The "shifting environment" of the world's capital markets is posing big challenges for U.S. and foreign regulators, many of whom have at their disposal laws crafted in a different era to offer protections to investors.

"Clearly as the globalization of financial markets and as the cross-border nature of investing accelerates, we're increasingly faced with an inadequacy of our current regulatory entities in the jurisdiction framed in a simpler past period," he said. The Sarbanes-Oxley Act of 2002, for example, was an attempt to update compliance regulations dating back to the mid-1930s.

Donaldson cited the registration of the growing hedge fund industry as an example of a segment of the financial services sector that needed more oversight, particularly since the industry is expected to grow, according to one estimate, to $21 trillion in 2012 from $6 trillion today.

"It's such a shifting environment that you'll be forced to assess the risks and determine the pricing of D&O insurance that will be sought," said Donaldson, the keynote luncheon speaker at the annual gathering of the Professional Liability Underwriting Society on February 6 in New York.

What used to be a routine assignment for underwriters--covering directors and officers of private equity firms for those seeking it--has become more difficult as these funds use borrowed capital or form separate companies to buy other companies.

"Risk profiles are varied and we need the underwriter to understand the business," said Nicolas J. Conca, managing principal of Integro Insurance Brokers.
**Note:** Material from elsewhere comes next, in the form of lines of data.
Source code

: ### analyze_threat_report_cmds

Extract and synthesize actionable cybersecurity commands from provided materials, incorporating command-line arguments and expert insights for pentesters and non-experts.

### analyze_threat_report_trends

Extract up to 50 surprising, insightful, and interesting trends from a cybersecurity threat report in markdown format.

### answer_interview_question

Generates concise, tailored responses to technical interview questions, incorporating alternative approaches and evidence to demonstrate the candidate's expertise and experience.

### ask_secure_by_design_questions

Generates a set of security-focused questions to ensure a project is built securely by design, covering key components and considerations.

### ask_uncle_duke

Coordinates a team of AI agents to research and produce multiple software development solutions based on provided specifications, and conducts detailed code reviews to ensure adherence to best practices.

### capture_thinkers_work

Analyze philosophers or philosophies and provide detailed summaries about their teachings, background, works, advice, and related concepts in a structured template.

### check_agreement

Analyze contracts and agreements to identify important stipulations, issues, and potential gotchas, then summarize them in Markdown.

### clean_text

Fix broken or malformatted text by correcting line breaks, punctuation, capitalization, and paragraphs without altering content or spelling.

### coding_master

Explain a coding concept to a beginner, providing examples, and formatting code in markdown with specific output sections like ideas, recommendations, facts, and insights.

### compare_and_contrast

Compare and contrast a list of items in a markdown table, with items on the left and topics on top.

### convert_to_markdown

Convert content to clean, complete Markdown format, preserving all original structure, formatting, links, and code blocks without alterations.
Many of the top managers running private equity funds today are highly educated, love numbers and understand risk; and these managers will expect the same of their broker, he said.

For example, funds often buy the minimum amount of coverage, reasoning that their management teams will not be at fault should a plaintiff slap them with a class-action suit, said Conca. By contrast, a corporate risk manager for a Fortune 500 company tends to be more risk averse, and is more likely to buy the maximum D&O coverage.

Even trickier for underwriters is the liability of a director serving in two roles: as the director of an investment portfolio, and as a partner of a separate firm that invests in that portfolio.

Carl E. Metzger, a partner at Goodwin Proctor LLP in Boston, said class action suits are beginning to name the individual director as a plaintiff and the private equity firm as well.

A deregulated financial services world, while it has made access to capital easier and cheaper, has also meant more risk.

"The immediate repackaging of mortgage instruments for sale has obviated much of the responsibility for restrictive covenants since the instruments will be resold immediately," said Donaldson.

As a result of the subprime mortgage meltdown, banks, brokerages and bond insurance companies are facing a raft of professional liability-related litigation.